*What is expected*
Whatever appears in the records apart from pictures must be reproduced exactly.

*The data*
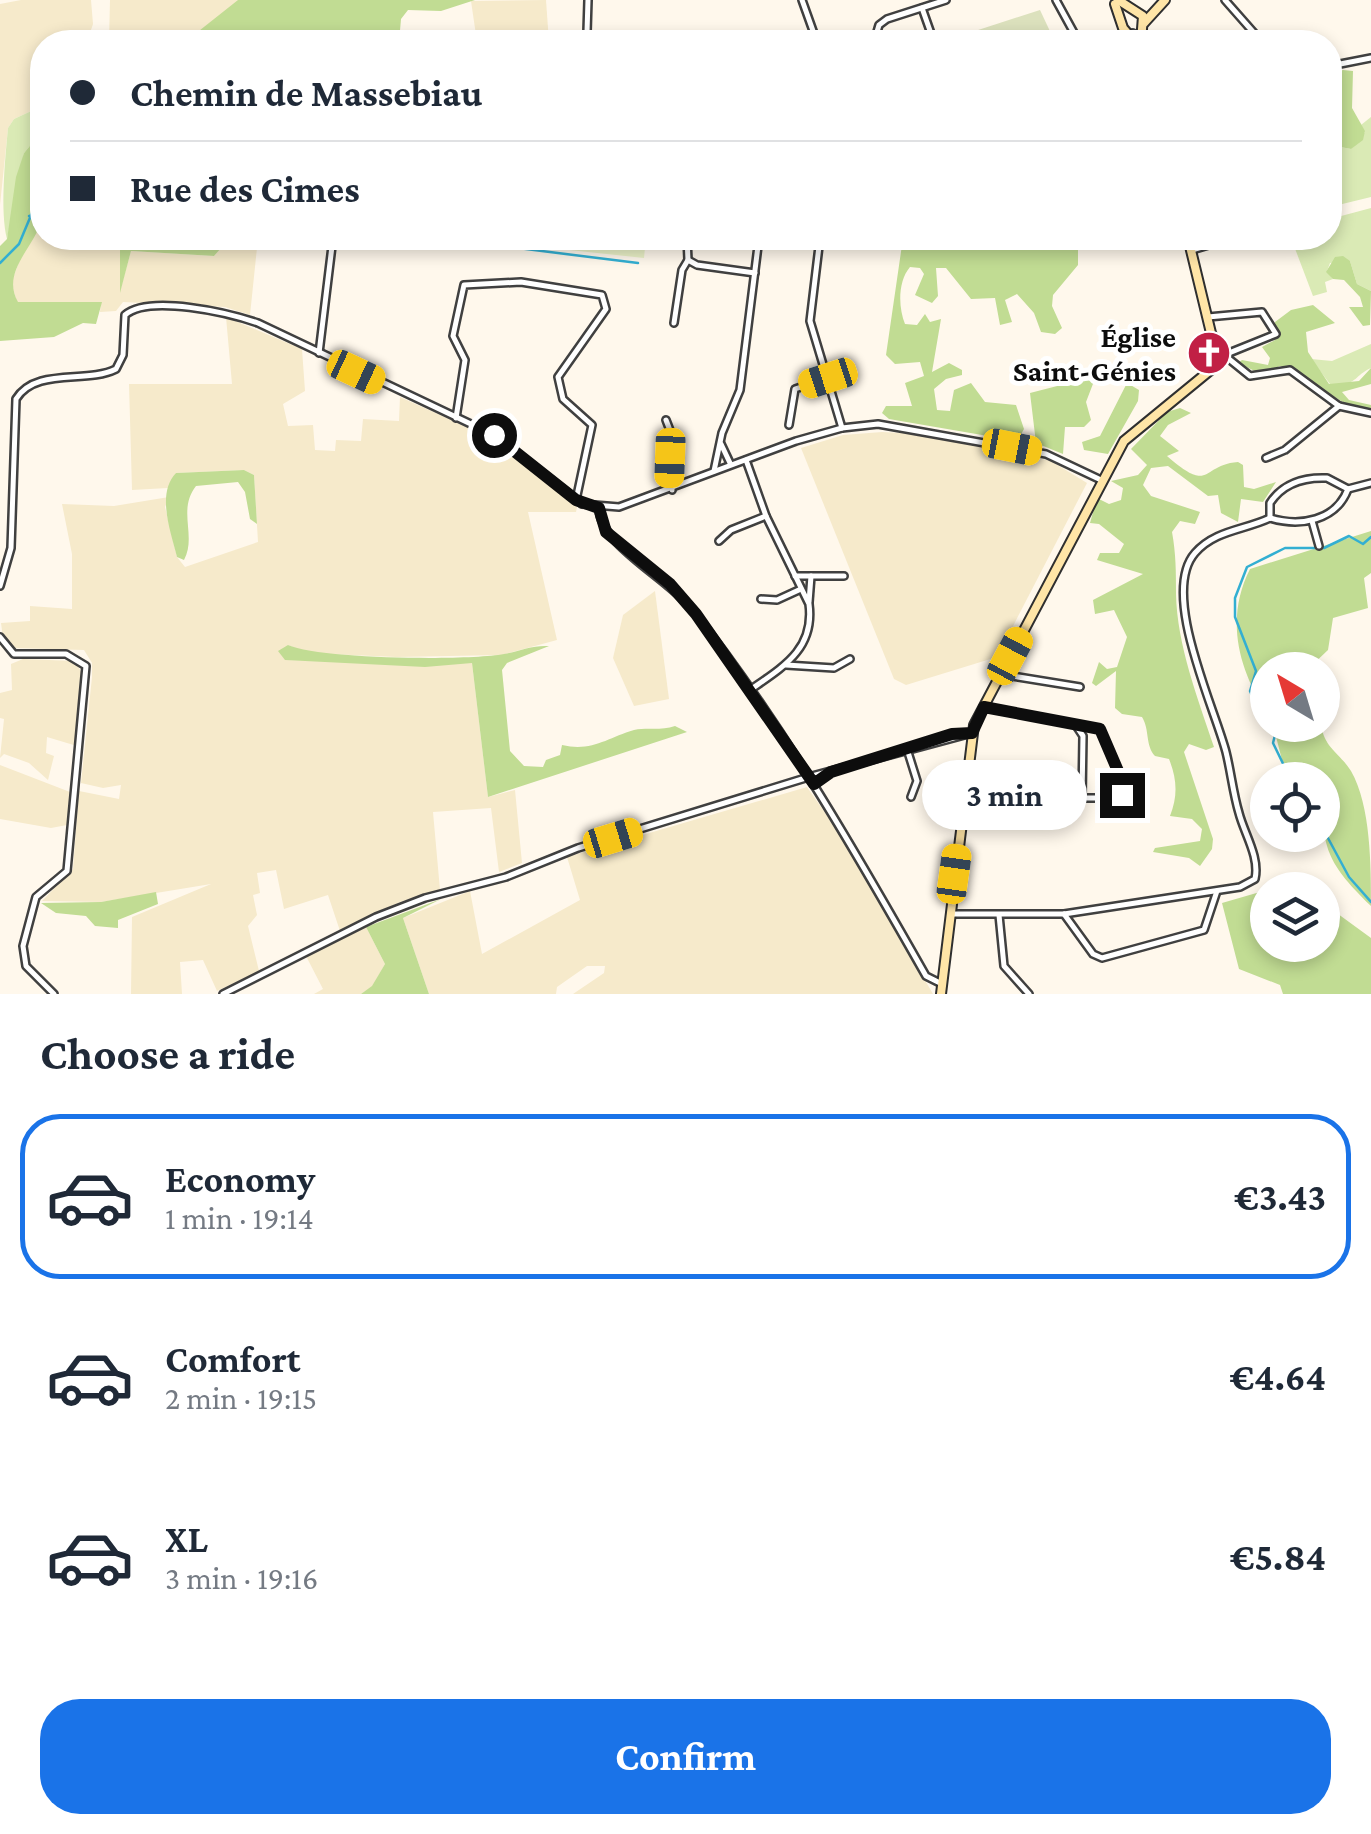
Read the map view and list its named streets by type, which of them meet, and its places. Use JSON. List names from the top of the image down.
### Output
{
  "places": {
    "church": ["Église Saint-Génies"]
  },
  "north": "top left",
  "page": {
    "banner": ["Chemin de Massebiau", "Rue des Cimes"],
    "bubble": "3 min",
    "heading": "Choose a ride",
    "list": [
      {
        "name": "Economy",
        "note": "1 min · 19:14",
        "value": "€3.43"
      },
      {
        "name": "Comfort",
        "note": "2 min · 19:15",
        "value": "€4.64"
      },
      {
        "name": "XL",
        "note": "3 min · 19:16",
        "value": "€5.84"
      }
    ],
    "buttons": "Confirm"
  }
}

*The answer*
Read the map view and list its named streets by type, which of them meet, and its places. Use JSON. List names from the top of the image down.
### Output
{
  "places": {
    "church": ["Église Saint-Génies"]
  },
  "north": "top left",
  "page": {
    "banner": ["Chemin de Massebiau", "Rue des Cimes"],
    "bubble": "3 min",
    "heading": "Choose a ride",
    "list": [
      {
        "name": "Economy",
        "note": "1 min · 19:14",
        "value": "€3.43"
      },
      {
        "name": "Comfort",
        "note": "2 min · 19:15",
        "value": "€4.64"
      },
      {
        "name": "XL",
        "note": "3 min · 19:16",
        "value": "€5.84"
      }
    ],
    "buttons": "Confirm"
  }
}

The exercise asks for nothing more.